The Apache Software Foundation (ASF) has passed its first financial audit, migrated its own infrastructure to the cloud from ten-year-old tin, smashed its fundraising target and seen contributors add $625 million-worth of code* over the past fiscal year, as the long-running, volunteer-led foundation gears up for its twentieth anniversary in 2019.
The ASF’s annual report, published today, gives an insight into a developer community in rude good health, with the world’s largest open source foundation’s 300+ free enterprise-grade projects continuing to serve as the backbone for some of the most widely used applications in computing today; not bad for a team of volunteers.
What’s Hot?
The hottest project over the past year has been Apache Mynewt, the embedded operating system for building, deploying, and securely managing billions of devices, the annual report shows; with Mynewt contributors adding $61,769,063-worth of code in this period to their core component alone.
(Mynewt, first unveiled in 2016, is a tiny – the kernel is just 6kb – hardware-agnostic, composable OS for 32-bit microcontrollers (MCUs) that allow a variety of embedded devices, such as wearables, light bulbs, locks, doorbells, and other devices to connect to the IoT; it has been designed to be easy to build and connect.)
Cloud Migration
The Foundation’s David Nalley said: “One area that we’ve considered high priority for a while, has been migrating from Apache-owned hardware over to cloud-provisioned systems. This reduces our risks around hardware failure (we have seen many disk failures over the years), and speeds up our provisioning of new services.”
He added: “One particular win, was to move our mail archive services to the cloud, allowing us to turn off two machines that had been in service for eight and ten years. We have also consolidated our domains, much of our DNS provisioning, and certificate management with a single provider. This has reduced our costs and, through its API, enhanced our ability to service the Apache communities.”
Also Good…
The Foundation described itself as in “excellent fiscal shape” with strong ongoing sponsorship from tech’s big names. It finished the year beating its fundraising target by 150 percent after receiving a 88.34 Bitcoin donation from the Pineapple Fund, making a net profit of $548,630 in the last financial year.
ASF: By the Numbers
The ASF currently has 194 committees managing 319 projects and sub-projects, the report shows, with the foundation continuing its guardianship of 190+ million lines of code in the Apache repositories. Over the past year Apache has continued to receive web requests from every Internet-connected country on the planet; with a stunning 35 million page views per week across apache.org.

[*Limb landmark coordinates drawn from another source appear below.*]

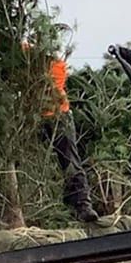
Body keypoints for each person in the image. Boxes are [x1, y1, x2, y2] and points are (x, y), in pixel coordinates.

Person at [41, 52, 98, 223]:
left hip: (58, 115)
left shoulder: (42, 56)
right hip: (31, 116)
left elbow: (55, 77)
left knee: (70, 161)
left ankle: (83, 206)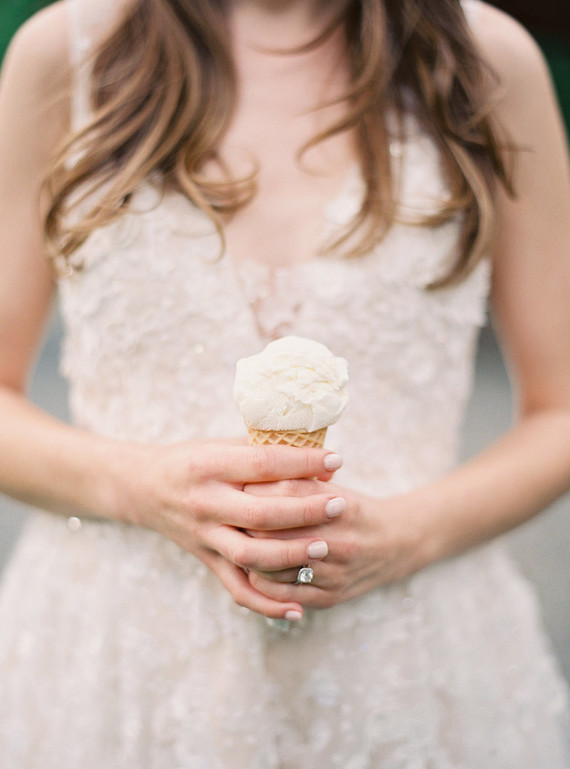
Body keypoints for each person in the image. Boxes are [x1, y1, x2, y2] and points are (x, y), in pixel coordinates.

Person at [0, 0, 569, 765]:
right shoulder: (65, 54)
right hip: (115, 666)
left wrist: (408, 535)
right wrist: (140, 487)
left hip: (413, 665)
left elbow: (560, 407)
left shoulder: (489, 62)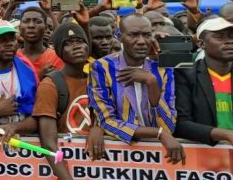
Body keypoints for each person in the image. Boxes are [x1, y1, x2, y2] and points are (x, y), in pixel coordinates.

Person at [88, 14, 185, 164]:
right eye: (133, 35)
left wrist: (151, 82)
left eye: (146, 35)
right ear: (119, 37)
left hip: (158, 158)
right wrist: (159, 134)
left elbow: (168, 124)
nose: (141, 41)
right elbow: (107, 121)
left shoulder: (162, 68)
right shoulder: (102, 67)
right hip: (119, 157)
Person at [32, 23, 93, 179]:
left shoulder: (99, 79)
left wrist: (97, 128)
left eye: (80, 41)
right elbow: (48, 143)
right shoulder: (50, 84)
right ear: (59, 52)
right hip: (67, 167)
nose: (76, 47)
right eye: (68, 44)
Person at [175, 17, 233, 145]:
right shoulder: (186, 74)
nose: (229, 41)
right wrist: (226, 135)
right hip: (206, 154)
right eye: (220, 37)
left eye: (231, 36)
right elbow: (181, 124)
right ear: (201, 44)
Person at [18, 7, 64, 77]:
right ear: (20, 28)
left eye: (37, 22)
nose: (31, 25)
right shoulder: (13, 58)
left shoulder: (56, 58)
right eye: (26, 21)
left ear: (45, 29)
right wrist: (40, 78)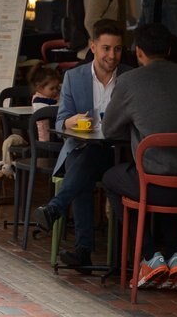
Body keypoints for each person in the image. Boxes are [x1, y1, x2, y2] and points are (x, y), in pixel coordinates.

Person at [100, 23, 177, 290]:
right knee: (162, 170)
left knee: (112, 179)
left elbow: (109, 129)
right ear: (170, 49)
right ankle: (175, 256)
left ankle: (149, 256)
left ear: (138, 52)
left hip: (156, 186)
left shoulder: (129, 81)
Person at [36, 20, 131, 269]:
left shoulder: (131, 78)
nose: (112, 55)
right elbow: (60, 120)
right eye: (106, 48)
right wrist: (71, 121)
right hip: (83, 149)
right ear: (93, 47)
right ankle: (81, 249)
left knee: (85, 164)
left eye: (118, 49)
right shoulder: (74, 77)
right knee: (86, 160)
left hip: (119, 154)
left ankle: (62, 218)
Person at [29, 66, 62, 142]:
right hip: (45, 138)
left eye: (57, 88)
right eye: (52, 88)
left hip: (55, 135)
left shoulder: (52, 97)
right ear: (39, 88)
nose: (55, 91)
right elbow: (53, 111)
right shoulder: (38, 100)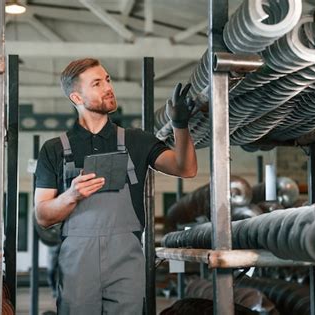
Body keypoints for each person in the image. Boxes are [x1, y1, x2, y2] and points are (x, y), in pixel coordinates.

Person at [34, 58, 197, 314]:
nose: (108, 87)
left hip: (126, 259)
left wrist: (180, 126)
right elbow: (43, 216)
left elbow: (185, 168)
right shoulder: (54, 149)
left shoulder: (136, 141)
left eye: (108, 80)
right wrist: (72, 195)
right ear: (77, 97)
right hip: (78, 261)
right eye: (97, 83)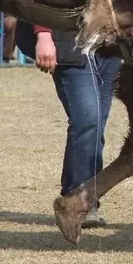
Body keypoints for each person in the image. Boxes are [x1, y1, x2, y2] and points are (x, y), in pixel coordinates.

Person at [33, 23, 120, 228]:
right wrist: (43, 34)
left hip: (108, 47)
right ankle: (80, 201)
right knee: (88, 119)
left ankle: (78, 198)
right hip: (70, 42)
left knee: (95, 124)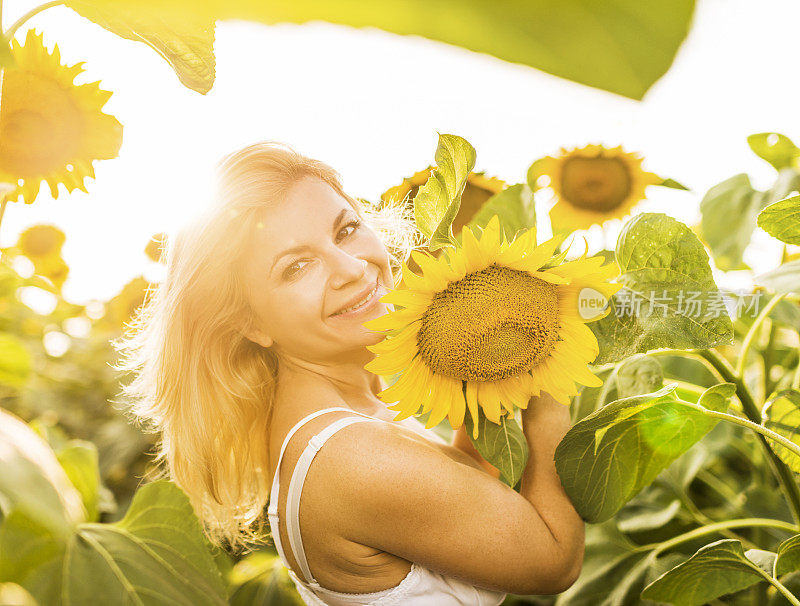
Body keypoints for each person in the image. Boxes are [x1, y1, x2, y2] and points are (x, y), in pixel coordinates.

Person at [114, 141, 585, 605]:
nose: (351, 268)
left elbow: (468, 492)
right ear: (249, 322)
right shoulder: (350, 456)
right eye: (297, 267)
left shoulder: (347, 414)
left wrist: (486, 355)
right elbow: (554, 559)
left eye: (345, 230)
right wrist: (546, 358)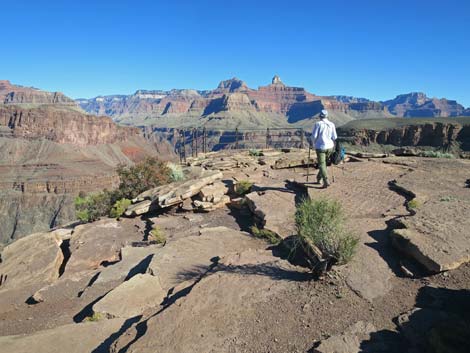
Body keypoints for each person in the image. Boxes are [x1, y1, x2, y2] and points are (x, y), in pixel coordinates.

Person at [311, 109, 337, 188]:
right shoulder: (332, 124)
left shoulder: (318, 124)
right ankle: (319, 178)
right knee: (324, 164)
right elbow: (335, 137)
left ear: (320, 116)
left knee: (322, 164)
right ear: (327, 116)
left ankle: (326, 180)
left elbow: (314, 136)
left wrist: (312, 143)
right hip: (330, 147)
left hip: (320, 147)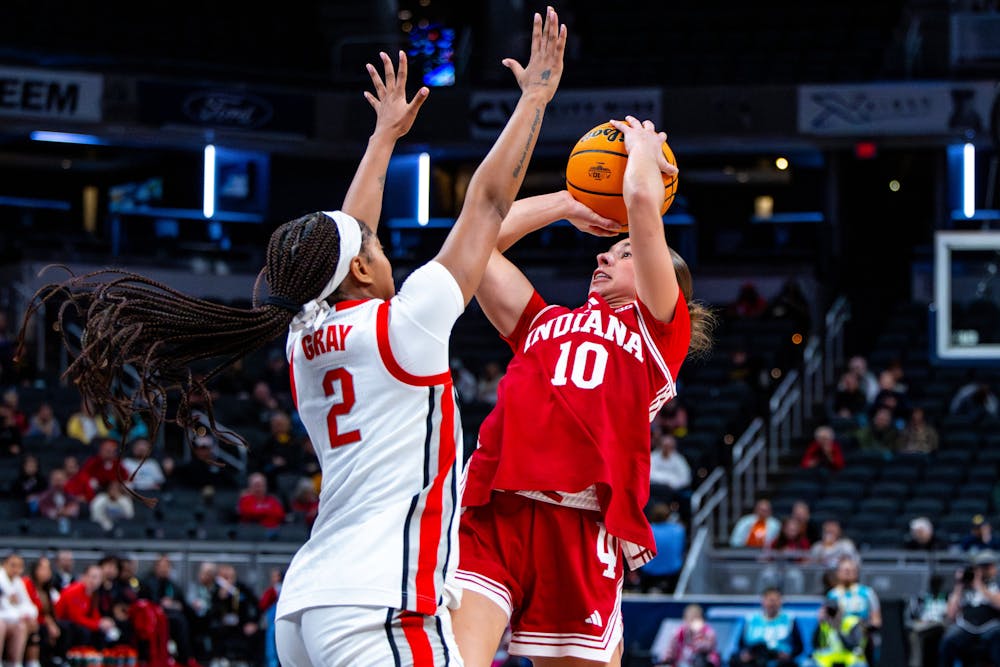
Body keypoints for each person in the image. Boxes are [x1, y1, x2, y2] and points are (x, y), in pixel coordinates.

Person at [273, 17, 567, 666]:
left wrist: (383, 140)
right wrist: (534, 103)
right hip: (381, 605)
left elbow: (350, 233)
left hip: (306, 606)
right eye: (375, 248)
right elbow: (487, 206)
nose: (382, 249)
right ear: (357, 270)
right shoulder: (404, 326)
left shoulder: (305, 336)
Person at [453, 105, 710, 664]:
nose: (604, 253)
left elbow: (642, 204)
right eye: (609, 248)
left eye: (623, 254)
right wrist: (570, 204)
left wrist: (643, 152)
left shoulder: (659, 333)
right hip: (498, 506)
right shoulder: (543, 322)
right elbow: (477, 245)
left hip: (581, 521)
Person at [938, 550, 1000, 666]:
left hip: (991, 627)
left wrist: (980, 586)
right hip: (966, 627)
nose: (984, 570)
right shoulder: (965, 586)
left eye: (988, 566)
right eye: (982, 567)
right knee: (948, 640)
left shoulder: (996, 584)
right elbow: (950, 615)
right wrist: (959, 585)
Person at [827, 557, 881, 664]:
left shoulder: (867, 593)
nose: (847, 573)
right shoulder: (833, 595)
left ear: (856, 573)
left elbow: (877, 621)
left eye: (851, 570)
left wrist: (862, 629)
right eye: (845, 570)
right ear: (838, 573)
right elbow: (828, 622)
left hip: (862, 640)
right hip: (838, 640)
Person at [730, 588, 803, 667]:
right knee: (735, 660)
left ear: (780, 602)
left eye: (775, 600)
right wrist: (745, 654)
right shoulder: (751, 619)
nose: (772, 604)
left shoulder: (790, 619)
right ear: (763, 601)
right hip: (755, 657)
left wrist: (789, 655)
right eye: (770, 600)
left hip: (779, 659)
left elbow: (799, 647)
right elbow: (741, 644)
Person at [54, 564, 116, 648]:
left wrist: (103, 623)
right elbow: (75, 618)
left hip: (76, 623)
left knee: (102, 631)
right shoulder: (74, 591)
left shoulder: (94, 594)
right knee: (83, 631)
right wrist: (98, 624)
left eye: (98, 578)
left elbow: (95, 614)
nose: (94, 581)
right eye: (93, 577)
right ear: (84, 577)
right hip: (62, 622)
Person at [24, 556, 64, 666]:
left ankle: (58, 658)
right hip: (30, 619)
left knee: (63, 626)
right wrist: (48, 623)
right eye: (43, 568)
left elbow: (49, 612)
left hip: (42, 620)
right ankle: (35, 661)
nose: (47, 572)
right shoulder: (27, 584)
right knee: (43, 629)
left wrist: (51, 623)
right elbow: (31, 609)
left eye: (48, 569)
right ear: (35, 570)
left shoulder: (48, 589)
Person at [637, 504, 686, 593]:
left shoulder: (646, 530)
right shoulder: (679, 529)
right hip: (672, 572)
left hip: (649, 572)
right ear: (668, 516)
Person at [0, 553, 37, 667]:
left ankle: (15, 663)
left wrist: (24, 614)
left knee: (21, 626)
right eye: (13, 565)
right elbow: (5, 606)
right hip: (2, 619)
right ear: (4, 564)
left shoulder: (18, 582)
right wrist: (19, 612)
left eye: (19, 566)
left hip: (10, 619)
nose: (16, 569)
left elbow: (29, 606)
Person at [812, 598, 868, 667]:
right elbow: (816, 646)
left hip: (850, 661)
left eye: (834, 611)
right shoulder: (825, 624)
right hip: (829, 661)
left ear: (841, 610)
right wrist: (820, 623)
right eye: (829, 611)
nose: (832, 614)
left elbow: (852, 646)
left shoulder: (851, 622)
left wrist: (838, 629)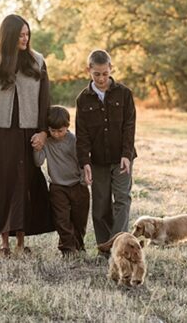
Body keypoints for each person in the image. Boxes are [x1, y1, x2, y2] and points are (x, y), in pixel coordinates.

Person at [0, 14, 54, 255]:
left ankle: (22, 241)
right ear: (8, 36)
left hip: (29, 132)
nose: (25, 38)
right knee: (2, 184)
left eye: (27, 34)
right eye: (20, 34)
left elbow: (45, 101)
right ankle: (4, 242)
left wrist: (43, 132)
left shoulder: (37, 61)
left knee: (25, 185)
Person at [75, 49, 137, 247]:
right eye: (97, 74)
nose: (101, 78)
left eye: (105, 73)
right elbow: (82, 134)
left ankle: (118, 246)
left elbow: (129, 126)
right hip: (98, 161)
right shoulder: (83, 99)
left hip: (122, 158)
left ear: (111, 69)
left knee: (122, 200)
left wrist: (126, 155)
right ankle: (104, 249)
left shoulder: (124, 94)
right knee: (101, 206)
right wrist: (84, 162)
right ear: (89, 71)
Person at [34, 105, 90, 255]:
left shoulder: (73, 141)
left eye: (60, 131)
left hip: (77, 185)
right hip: (57, 187)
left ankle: (78, 247)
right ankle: (67, 249)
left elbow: (81, 162)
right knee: (61, 220)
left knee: (79, 221)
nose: (57, 134)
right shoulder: (47, 141)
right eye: (53, 131)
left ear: (67, 127)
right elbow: (38, 162)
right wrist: (37, 148)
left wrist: (83, 180)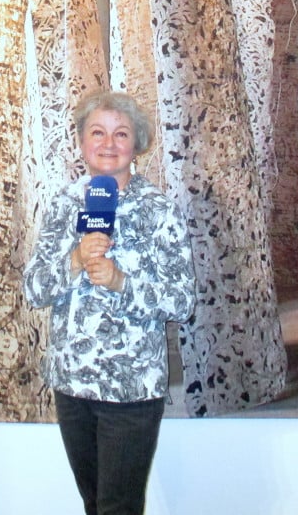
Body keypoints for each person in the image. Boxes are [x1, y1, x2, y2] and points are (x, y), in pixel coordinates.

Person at [23, 91, 195, 515]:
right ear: (82, 141)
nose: (108, 143)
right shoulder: (65, 203)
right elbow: (34, 289)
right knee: (94, 505)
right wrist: (75, 260)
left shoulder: (159, 210)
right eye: (97, 132)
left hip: (130, 389)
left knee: (118, 508)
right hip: (71, 383)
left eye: (121, 134)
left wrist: (122, 282)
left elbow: (181, 302)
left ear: (137, 144)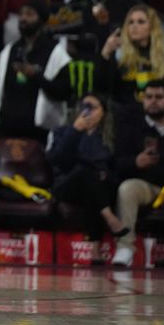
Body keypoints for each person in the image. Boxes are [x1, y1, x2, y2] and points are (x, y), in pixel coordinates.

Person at [111, 81, 164, 268]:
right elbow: (117, 163)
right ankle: (125, 248)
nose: (153, 101)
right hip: (148, 187)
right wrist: (135, 162)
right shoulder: (132, 130)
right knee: (127, 189)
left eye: (159, 97)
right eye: (148, 97)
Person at [47, 94, 128, 263]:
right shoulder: (63, 131)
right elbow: (58, 161)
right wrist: (75, 131)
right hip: (67, 185)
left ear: (103, 113)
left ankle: (96, 253)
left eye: (93, 107)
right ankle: (109, 217)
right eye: (84, 106)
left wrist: (107, 175)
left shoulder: (111, 137)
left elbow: (119, 167)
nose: (87, 111)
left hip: (97, 187)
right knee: (86, 172)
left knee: (91, 184)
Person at [0, 0, 72, 142]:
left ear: (42, 19)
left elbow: (64, 92)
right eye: (21, 14)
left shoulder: (56, 52)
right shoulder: (10, 50)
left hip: (39, 133)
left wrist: (36, 76)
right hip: (7, 129)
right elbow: (0, 90)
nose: (23, 18)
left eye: (29, 14)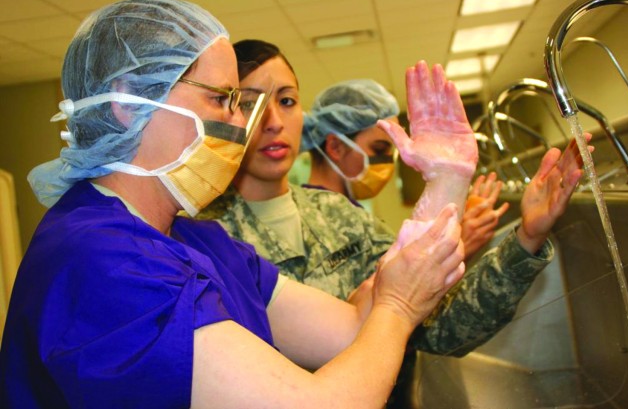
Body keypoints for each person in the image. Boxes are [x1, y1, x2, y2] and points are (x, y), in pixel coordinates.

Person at [0, 0, 470, 409]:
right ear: (129, 101)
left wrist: (445, 186)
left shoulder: (194, 236)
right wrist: (400, 305)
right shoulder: (100, 263)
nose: (238, 122)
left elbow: (352, 328)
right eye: (224, 98)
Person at [198, 39, 590, 356]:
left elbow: (441, 328)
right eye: (249, 103)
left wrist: (526, 239)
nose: (274, 122)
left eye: (287, 100)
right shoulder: (199, 235)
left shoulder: (339, 215)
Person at [300, 79, 510, 260]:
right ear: (336, 147)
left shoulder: (356, 217)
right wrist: (455, 244)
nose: (387, 163)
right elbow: (391, 300)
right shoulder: (308, 224)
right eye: (379, 149)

Over 80 million websites meanwhile use the Apache HTTP Server; which also underpins clouds for Apple, Disney, Huawei, Tata, and countless others; it also provides content management across multi-mission, multi-instrument science data systems at NASA Jet Propulsion Laboratory.
ASF President Sam Ruby said: “Our projects continue to remain an all-volunteer effort. These volunteers go well beyond simply contributing code to a codebase. They build sustainable communities that build software that is deployed the range from the smallest portable device to largest data centers on the planet. We continue to set strategy from the bottom up. Project direction is set by those who show up and contribute, be it code, tests, documentation, or simply answering questions on mailing lists. [They are] Free to pursue strategies independent of any vendor’s interests.”